Reading text:
########
Boldly Opening a New Window Onto Mars
Mars is looking larger in the windshield with every passing day. On Sunday evening, California time, NASA’s one-ton, S.U.V.-sized Curiosity rover should land at Gale Crater — capping a long ride from Earth and a tricky landing — and open a new, high-tech window onto remote exploration of the Red Planet.
Explorations that have preceded our Mars Science Laboratory mission have done an amazing job blazing the trail. Those pioneers went “where no rover has gone before” and discovered many new things without the benefit of knowing in advance what they might be.
But never before have we reached out to Mars with a spacecraft designed to address such a challenging objective as evaluating the prospects for future missions aimed at the search for life. NASA’s Mars Science Laboratory mission is based on the supposition that Mars was at some point in its history habitable. But we’re not looking for life itself; instead, we’re looking for habitable environments.
########
Exercises to complete:
1. Reproduce the stretch of the Mars rover piece from "Boldly Opening a" through "they might be.".
2. In the Mars rover piece, where is the Curiosity rover expected to land?
3. Carry the Mars rover piece forward with the next part, starting after its final sentence.

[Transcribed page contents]
########
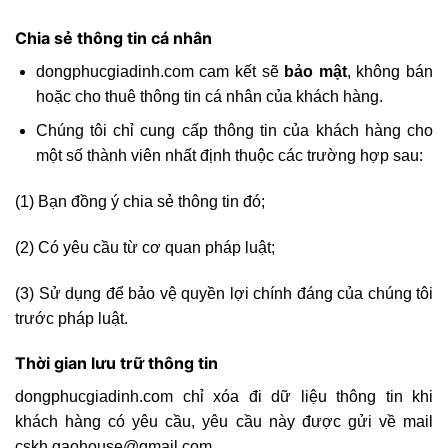
Chia sẻ thông tin cá nhân
dongphucgiadinh.com cam kết sẽ
bảo mật
, không bán
hoặc cho thuê thông tin cá nhân của khách hàng.
Chúng tôi chỉ cung cấp thông tin của khách hàng cho
một số thành viên nhất định thuộc các trường hợp sau:
(1) Bạn đồng ý chia sẻ thông tin đó;
(2) Có yêu cầu từ cơ quan pháp luật;
(3) Sử dụng để bảo vệ quyền lợi chính đáng của chúng tôi
trước pháp luật.
Thời gian lưu trữ thông tin
dongphucgiadinh.com chỉ xóa đi dữ liệu thông tin khi
khách hàng có yêu cầu, yêu cầu này được gửi về mail
cskh.gaohouse@gmail.com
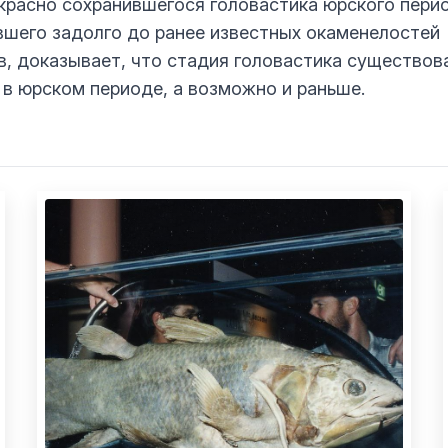
красно сохранившегося головастика юрского пери
шего задолго до ранее известных окаменелостей
в, доказывает, что стадия головастика существов
 в юрском периоде, а возможно и раньше.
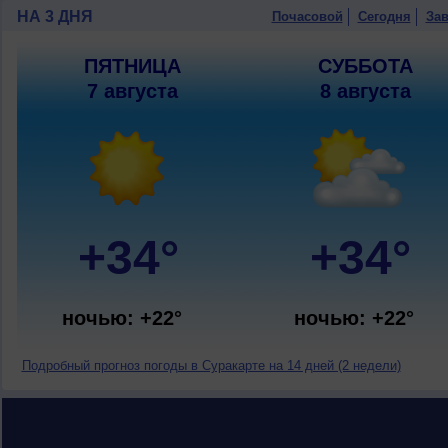
НА 3 ДНЯ
Почасовой
Сегодня
Зав
ПЯТНИЦА
СУББОТА
7 августа
8 августа
+34°
+34°
ночью: +22°
ночью: +22°
Подробный прогноз погоды в Суракарте на 14 дней (2 недели)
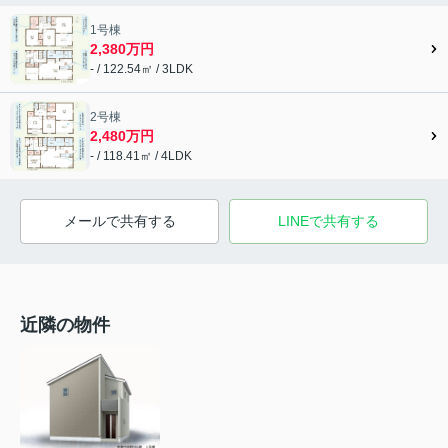
1号棟
2,380万円
- / 122.54㎡ / 3LDK
2号棟
2,480万円
- / 118.41㎡ / 4LDK
メールで共有する
LINEで共有する
近隣の物件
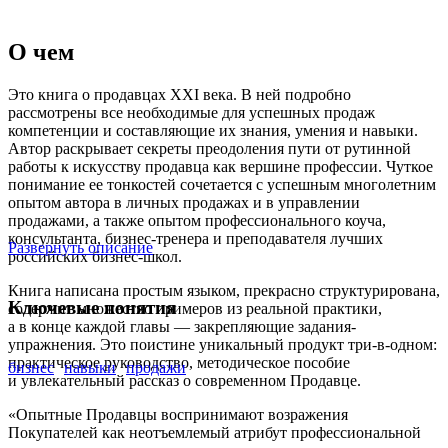
О чем
Это книга о продавцах XXI века. В ней подробно
рассмотрены все необходимые для успешных продаж
компетенции и составляющие их знания, умения и навыки.
Автор раскрывает секреты преодоления пути от рутинной
работы к искусству продавца как вершине профессии. Чуткое
понимание ее тонкостей сочетается с успешным многолетним
опытом автора в личных продажах и в управлении
продажами, а также опытом профессионального коуча,
консультанта, бизнес-тренера и преподавателя лучших
Развернуть описание
российских бизнес-школ.
Книга написана простым языком, прекрасно структурирована,
Ключевые понятия
содержит множество примеров из реальной практики,
а в конце каждой главы — закрепляющие задания-
упражнения. Это поистине уникальный продукт три-в-одном:
практическое руководство, методическое пособие
бизнес
навыки
продажи
и увлекательный рассказ о современном Продавце.
«Опытные Продавцы воспринимают возражения
Покупателей как неотъемлемый атрибут профессиональной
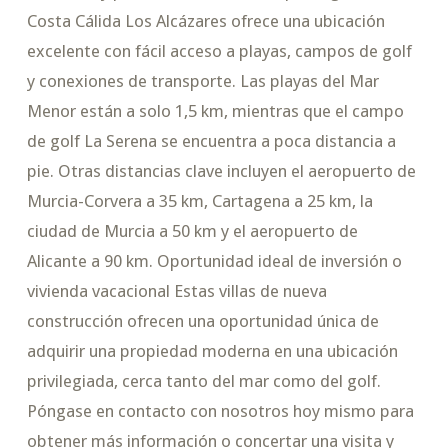
Costa Cálida Los Alcázares ofrece una ubicación
excelente con fácil acceso a playas, campos de golf
y conexiones de transporte. Las playas del Mar
Menor están a solo 1,5 km, mientras que el campo
de golf La Serena se encuentra a poca distancia a
pie. Otras distancias clave incluyen el aeropuerto de
Murcia-Corvera a 35 km, Cartagena a 25 km, la
ciudad de Murcia a 50 km y el aeropuerto de
Alicante a 90 km. Oportunidad ideal de inversión o
vivienda vacacional Estas villas de nueva
construcción ofrecen una oportunidad única de
adquirir una propiedad moderna en una ubicación
privilegiada, cerca tanto del mar como del golf.
Póngase en contacto con nosotros hoy mismo para
obtener más información o concertar una visita y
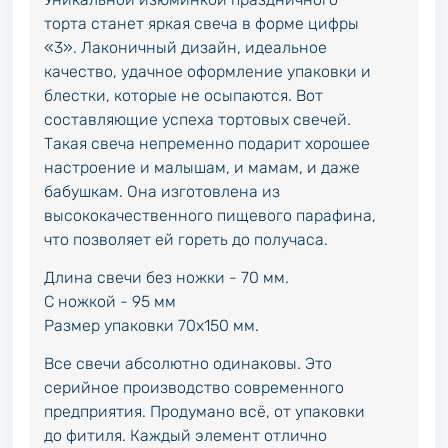
торта станет яркая свеча в форме цифры
«3». Лаконичный дизайн, идеальное
качество, удачное оформление упаковки и
блестки, которые не осыпаются. Вот
составляющие успеха тортовых свечей.
Такая свеча непременно подарит хорошее
настроение и малышам, и мамам, и даже
бабушкам. Она изготовлена из
высококачественного пищевого парафина,
что позволяет ей гореть до получаса.
Длина свечи без ножки - 70 мм.
С ножкой - 95 мм
Размер упаковки 70х150 мм.
Все свечи абсолютно одинаковы. Это
серийное производство современного
предприятия. Продумано всё, от упаковки
до фитиля. Каждый элемент отлично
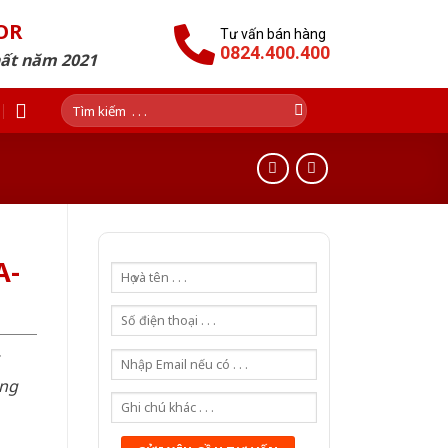
OR
Tư vấn bán hàng
0824.400.400
hất năm 2021
Tìm
kiếm:
A-
òng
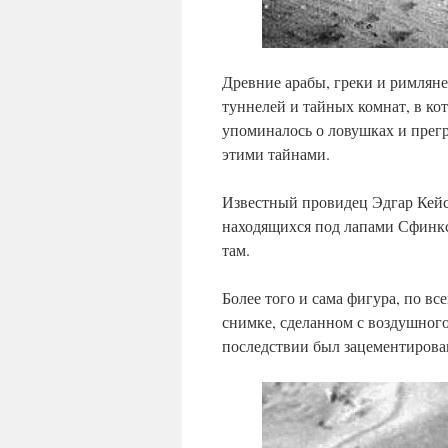
Древние арабы, греки и римлян
туннелей и тайных комнат, в к
упоминалось о ловушках и прегр
этими тайнами.
Известный провидец Эдгар Кейси
находящихся под лапами Сфинкс
там.
Более того и сама фигура, по вс
снимке, сделанном с воздушного
последствии был зацементирова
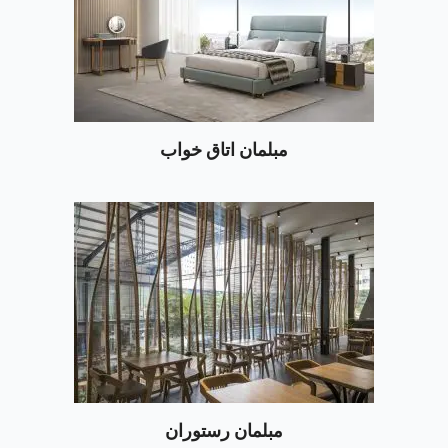
مبلمان اتاق خواب
مبلمان رستوران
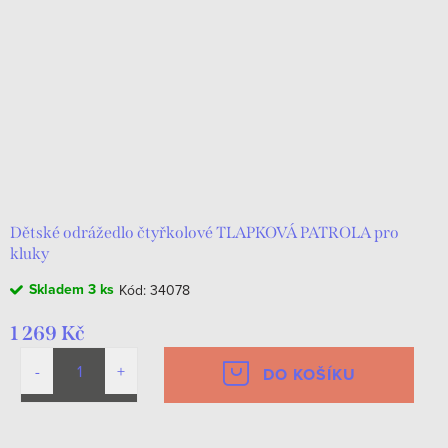
Dětské odrážedlo čtyřkolové TLAPKOVÁ PATROLA pro
kluky
Skladem
3 ks
Kód:
34078
1 269 Kč
DO KOŠÍKU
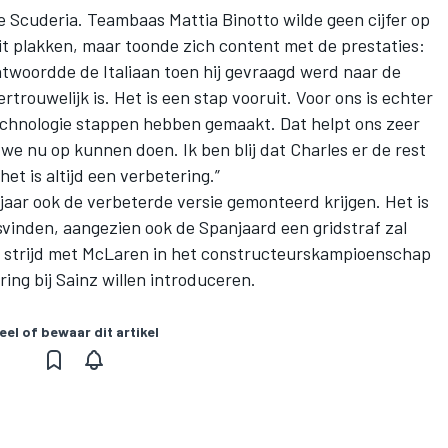
e Scuderia. Teambaas Mattia Binotto wilde geen cijfer op
t plakken, maar toonde zich content met de prestaties:
antwoordde de Italiaan toen hij gevraagd werd naar de
rtrouwelijk is. Het is een stap vooruit. Voor ons is echter
echnologie stappen hebben gemaakt. Dat helpt ons zeer
 we nu op kunnen doen. Ik ben blij dat Charles er de rest
et is altijd een verbetering.”
 jaar ook de verbeterde versie gemonteerd krijgen. Het is
tsvinden, aangezien ook de Spanjaard een gridstraf zal
 strijd met McLaren in het
constructeurskampioenschap
ring bij Sainz willen introduceren.
eel of bewaar dit artikel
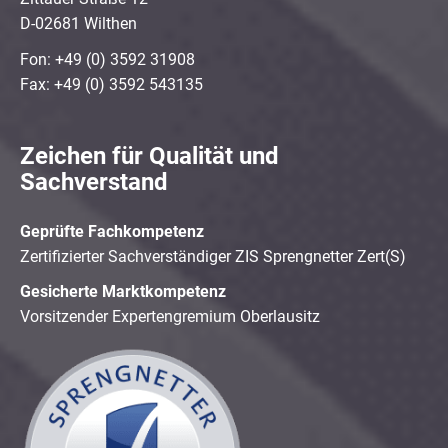
D-02681 Wilthen
Fon: +49 (0) 3592 31908
Fax: +49 (0) 3592 543135
Zeichen für Qualität und
Sachverstand
Geprüfte Fachkompetenz
Zertifizierter Sachverständiger ZIS Sprengnetter Zert(S)
Gesicherte Marktkompetenz
Vorsitzender Expertengremium Oberlausitz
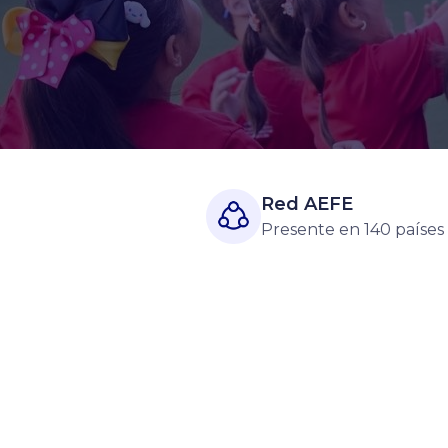
Red AEFE
Presente en 140 países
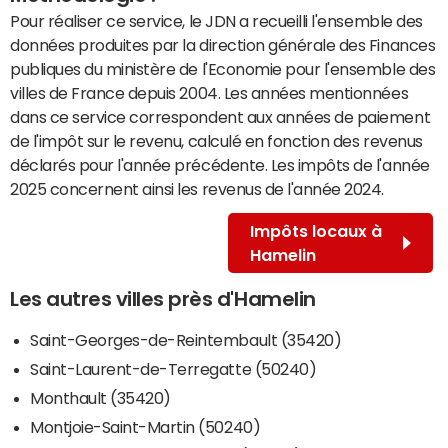
Pour réaliser ce service, le JDN a recueilli l'ensemble des
données produites par la direction générale des Finances
publiques du ministère de l'Economie pour l'ensemble des
villes de France depuis 2004. Les années mentionnées
dans ce service correspondent aux années de paiement
de l'impôt sur le revenu, calculé en fonction des revenus
déclarés pour l'année précédente. Les impôts de l'année
2025 concernent ainsi les revenus de l'année 2024.
Impôts locaux à
Hamelin
Les autres villes près d'Hamelin
Saint-Georges-de-Reintembault (35420)
Saint-Laurent-de-Terregatte (50240)
Monthault (35420)
Montjoie-Saint-Martin (50240)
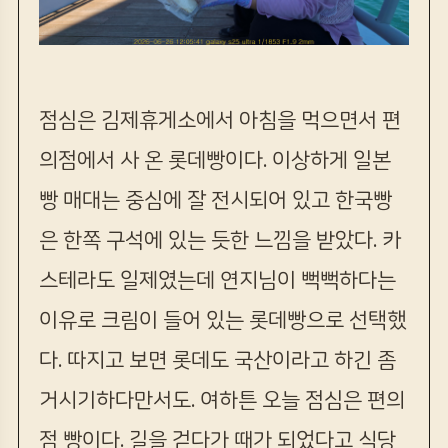
점심은 김제휴게소에서 아침을 먹으면서 편
의점에서 사 온 롯데빵이다. 이상하게 일본
빵 매대는 중심에 잘 전시되어 있고 한국빵
은 한쪽 구석에 있는 듯한 느낌을 받았다. 카
스테라도 일제였는데 연지님이 뻑뻑하다는
이유로 크림이 들어 있는 롯데빵으로 선택했
다. 따지고 보면 롯데도 국산이라고 하긴 좀
거시기하다만서도. 여하튼 오늘 점심은 편의
점 빵이다. 길을 걷다가 때가 되었다고 식당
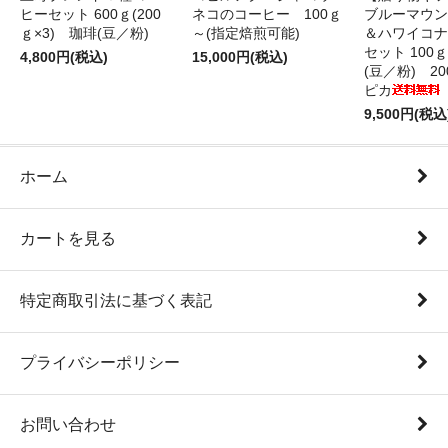
ヒーセット 600ｇ(200
ネコのコーヒー 100ｇ
ブルーマウン
ｇ×3) 珈琲(豆／粉)
～(指定焙煎可能)
＆ハワイコナ
セット 100
4,800円(税込)
15,000円(税込)
(豆／粉) 2
ピカ
9,500円(税込
ホーム
カートを見る
特定商取引法に基づく表記
プライバシーポリシー
お問い合わせ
########
Results for the exercise:
1.
Boldly Opening a New Window Onto Mars
Mars is looking larger in the windshield with every passing day. On Sunday evening, California time, NASA’s one-ton, S.U.V.-sized Curiosity rover should land at Gale Crater — capping a long ride from Earth and a tricky landing — and open a new, high-tech window onto remote exploration of the Red Planet.
Explorations that have preceded our Mars Science Laboratory mission have done an amazing job blazing the trail. Those pioneers went “where no rover has gone before” and discovered many new things without the benefit of knowing in advance what they might be.

2. At Gale Crater.

3.
As chief scientist for the Mars Science Laboratory mission, I am usually so deep into mission planning that I tend to become immersed in all the arcane details of learning how to operate the rover on the surface of Mars. Imagine buying a $2.5 billion car with a 10,000-page owner’s manual; one that you don’t just have to read but you must also write, because it’s the first and only one that will ever be made.
The step forward we are about to take is remarkable. We are going to be flying in a sort of time machine, created to reconstruct what the surface of Mars looked like billions of years ago. We may get glimpses of time that go back so far that they are equivalent to the time on Earth when microbial life was first evolving. The earliest history of Mars is better preserved than it is on Earth, and so we have a chance to gain insight into the development of our own planet through studying Mars.
The essential ingredients for a habitable environment are water, energy and carbon. Past missions have determined that Mars had liquid water in its past — and occasionally has in its present. These missions also hinted at locations where natural chemical processes could have generated energy for metabolism. But where is the organic carbon that makes the metabolism of all living things possible?
That is where we fit in. Going back billions of years ago in geologic time is tough stuff, but Curiosity is well equipped to do this because of two of its most important qualities.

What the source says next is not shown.